Le second article inclus dans la thèse (Chapitre 4) avait aussi pour but de comparer des experts issus d’un même domaine sur la base de leur responsabilité décisionnelle, mais sur des mesures plus objectives d’attention sélective et d’efficacité d’anticipation. Encore une fois, le volley-ball a été choisi étant donné qu’il est possible d’y identifier des joueurs ayant une responsabilité décisionnelle (passeurs). Cette étude présente des résultats obtenus auprès des mêmes participants que ceux de la première étude lors du visionnement des mêmes séquences vidéo. Toutefois, les mesures présentées sont différentes, puisque l’attention sélective était mesurée à l’aide d’un appareil du suivi des mouvements oculaires, alors que l’efficacité d’anticipation était mesurée à l’aide du paradigme d’occlusion temporelle. Les mesures retenues pour quantifier les mouvements des yeux sont le nombre de fixations oculaires, la durée moyenne des fixations, l’endroit où se situent ces fixations et le moment où elles arrivent. L’efficacité d’anticipation renvoyait à la capacité des participants à prédire l’endroit, sur l’écran, où le ballon irait après l’occlusion.
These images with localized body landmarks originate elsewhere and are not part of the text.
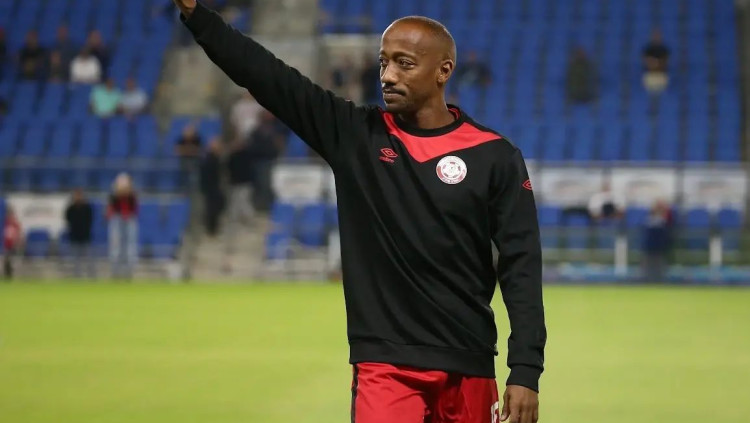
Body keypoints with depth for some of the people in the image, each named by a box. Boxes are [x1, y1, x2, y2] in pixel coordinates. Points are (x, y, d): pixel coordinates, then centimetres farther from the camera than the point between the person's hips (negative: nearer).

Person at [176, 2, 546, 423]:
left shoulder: (495, 156, -1)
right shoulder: (355, 135, 4)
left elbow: (521, 269, -3)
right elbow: (268, 76, -3)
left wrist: (525, 372, -10)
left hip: (468, 371, 0)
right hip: (384, 366, 0)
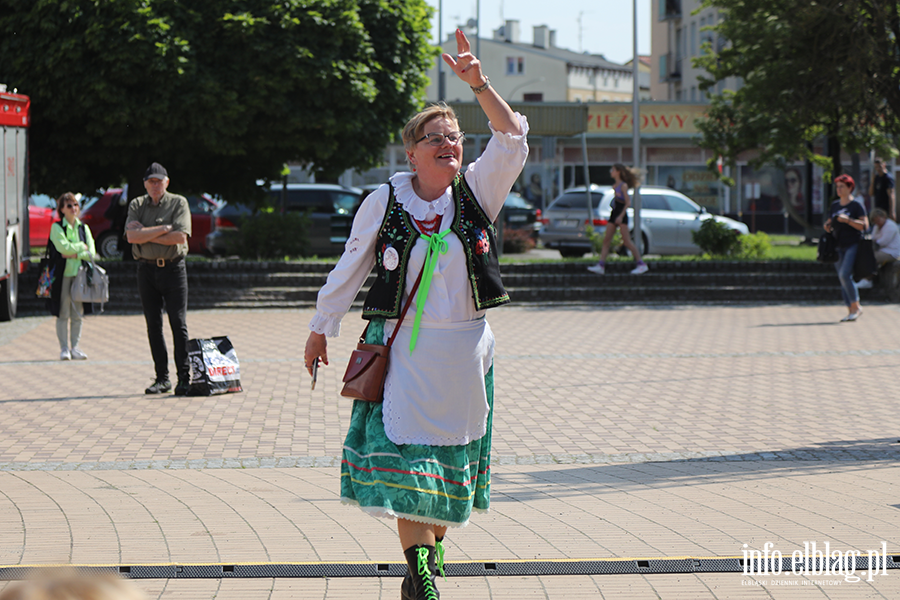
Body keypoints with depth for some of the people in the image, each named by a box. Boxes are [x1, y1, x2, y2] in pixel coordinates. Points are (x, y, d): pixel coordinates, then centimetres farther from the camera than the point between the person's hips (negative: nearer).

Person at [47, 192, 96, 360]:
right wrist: (82, 247, -3)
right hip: (62, 275, -3)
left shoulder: (83, 228, 12)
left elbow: (91, 252, 3)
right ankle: (64, 348, 3)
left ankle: (75, 348, 10)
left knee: (78, 314, 3)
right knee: (63, 314, -3)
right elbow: (63, 246, -15)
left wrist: (75, 254, -10)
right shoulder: (57, 227, 0)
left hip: (79, 275, 3)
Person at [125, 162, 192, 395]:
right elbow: (131, 236, -8)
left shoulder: (179, 203, 1)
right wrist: (163, 229, -13)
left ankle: (184, 377, -2)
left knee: (178, 324, -6)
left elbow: (180, 237, -14)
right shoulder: (136, 205, 9)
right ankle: (162, 378, 10)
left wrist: (146, 234, -11)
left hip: (173, 268, -3)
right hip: (146, 269, 3)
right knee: (153, 326, 4)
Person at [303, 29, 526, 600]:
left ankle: (433, 542, 33)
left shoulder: (476, 193, 2)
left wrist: (479, 84, -21)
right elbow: (349, 270, 8)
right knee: (404, 451, -11)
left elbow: (512, 140, -11)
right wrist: (321, 328, 12)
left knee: (451, 451, 11)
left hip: (465, 350, 2)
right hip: (402, 347, -2)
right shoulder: (384, 202, -1)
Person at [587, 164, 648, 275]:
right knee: (606, 240, 0)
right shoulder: (615, 185, 15)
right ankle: (601, 266, -4)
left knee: (627, 241, -9)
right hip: (614, 215, 9)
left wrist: (621, 216, -20)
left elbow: (628, 202, -14)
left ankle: (641, 264, -4)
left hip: (621, 216, -9)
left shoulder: (623, 185, -9)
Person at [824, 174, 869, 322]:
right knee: (843, 278, 4)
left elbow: (865, 225, -11)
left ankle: (856, 307, -9)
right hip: (839, 247, 7)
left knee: (844, 274, -20)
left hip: (853, 245, -7)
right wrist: (828, 226, 0)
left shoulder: (857, 206, -4)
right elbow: (830, 225, 23)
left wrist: (848, 220, -21)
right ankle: (851, 311, 8)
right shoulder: (834, 206, 15)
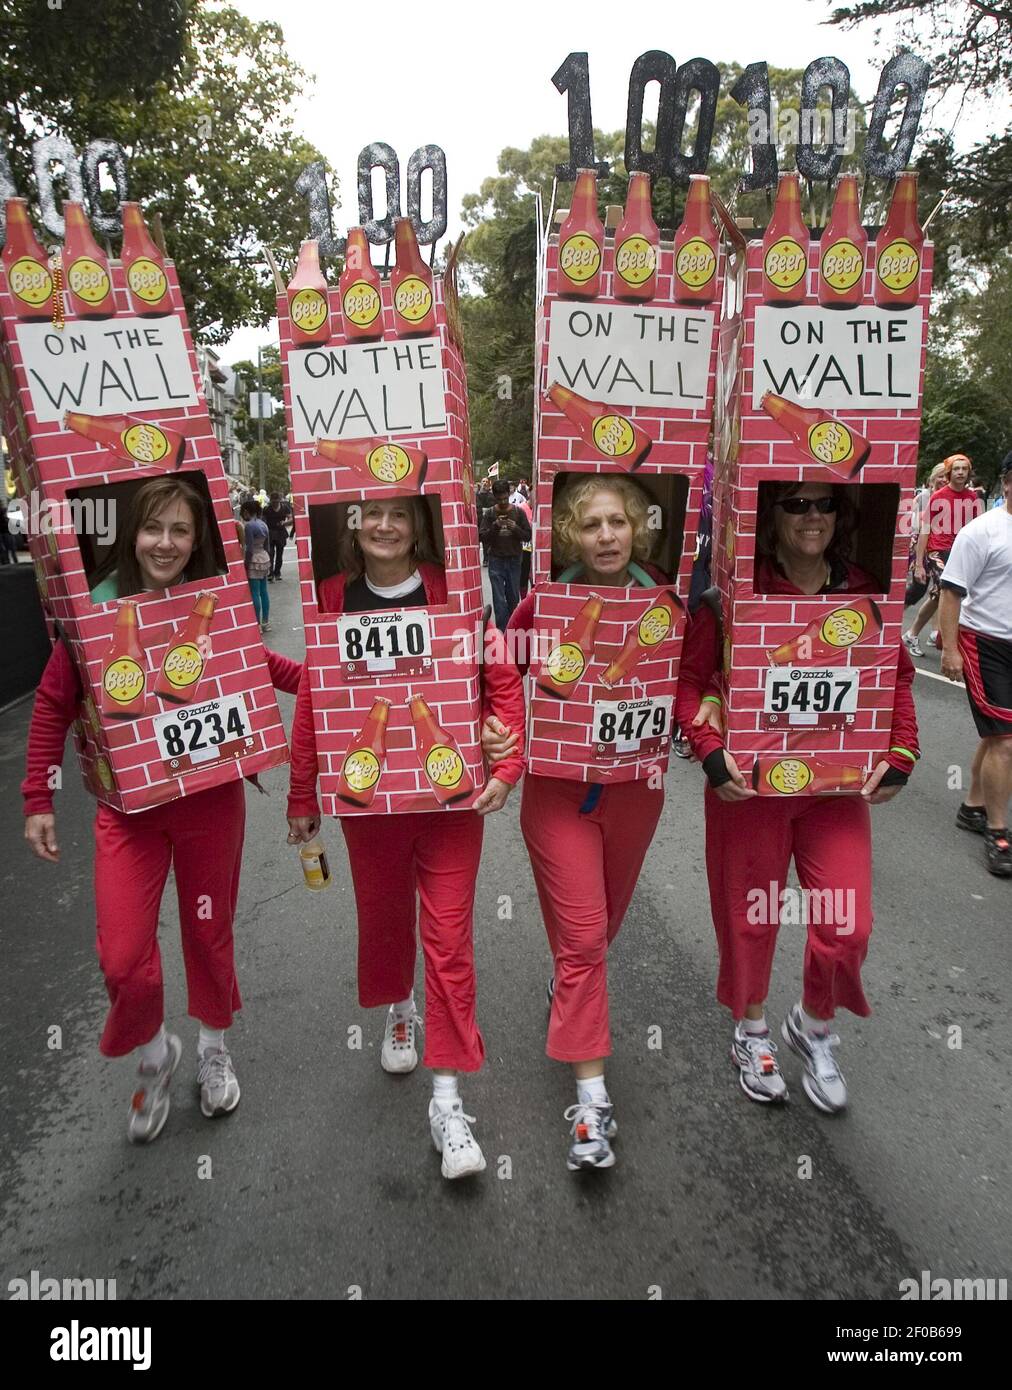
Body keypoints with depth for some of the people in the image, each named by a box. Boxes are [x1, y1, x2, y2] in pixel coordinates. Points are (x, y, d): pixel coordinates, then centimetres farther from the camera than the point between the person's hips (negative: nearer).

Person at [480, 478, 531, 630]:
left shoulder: (518, 512, 0)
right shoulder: (490, 513, -1)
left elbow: (528, 536, 1)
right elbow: (482, 537, -4)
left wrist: (516, 528, -18)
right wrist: (495, 526, -20)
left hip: (514, 560, 1)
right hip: (496, 561, -1)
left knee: (513, 598, 11)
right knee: (499, 600, -2)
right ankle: (502, 633, 1)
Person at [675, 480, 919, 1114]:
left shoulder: (865, 592, 2)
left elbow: (899, 676, 10)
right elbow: (688, 676, -9)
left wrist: (901, 753, 1)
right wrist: (711, 750, -19)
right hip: (749, 780, -2)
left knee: (847, 924, 4)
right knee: (751, 915, 12)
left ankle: (814, 1028, 36)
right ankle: (752, 1031, 40)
Globalement, les résultats ont révélé que les passeurs effectuent moins de fixations oculaires que les contrôles, mais que la durée moyenne de leurs fixations est similaire. De plus, les passeurs font plus de fixations que les autres experts et ces fixations sont plus courtes. Ces résultats pourraient laisser croire que l’attention sélective des passeurs et celle des contrôles face à des situations de volley-ball se ressemblent, alors que les autres experts seraient dans une catégorie à part. Pourtant, les résultats montrent aussi que les passeurs et les autres experts sont aussi efficaces pour anticiper la direction du ballon et qu’ils sont tous les deux généralement meilleurs que les contrôles. La nouveauté principale issue de cette étude réside dans l’analyse dynamique des mouvements des yeux, soit le moment et l’endroit de chaque fixation. Ce type d’analyses ne semble pas encore très populaire auprès des chercheurs en sciences du sport (pour exceptions, voir Button et al., 2011; Vansteenkiste et al., 2014), même s’il s’agit d’une puissante méthode pour déterminer les chemins attentionnels qu’il est préférable d’emprunter pour en arriver à mieux anticiper ce qui suit. Cette stratégie a permis de mieux comprendre où se situent les différences entre les passeurs et les contrôles, puisque les

passeurs et les autres experts tendent à regarder les mêmes indices visuels au même moment, mais pas toujours les mêmes que les contrôles. Un exemple relève des séquences de passes, où les deux groupes d’experts ont accordé beaucoup d’attention au haut du corps du passeur adverse (probabilité d’environ 0,45), et ce, assez tôt dans les séquences. À l’inverse, les contrôles ne semblaient pas préférer une région visuelle plus qu’une autre. De tels résultats montrent que les passeurs constituent un groupe d’experts à part, ayant leur propre façon de traiter les informations visuelles, mais sans pour autant mieux ou moins bien anticiper la direction du ballon que les autres experts. Une intégration des résultats des deux études s’avère pertinente afin de bien comprendre dans quelle mesure les passeurs se distinguent des autres experts et de quelle façon ces distinctions pourraient aider les jeunes joueurs de volley-ball à avoir de meilleures performances.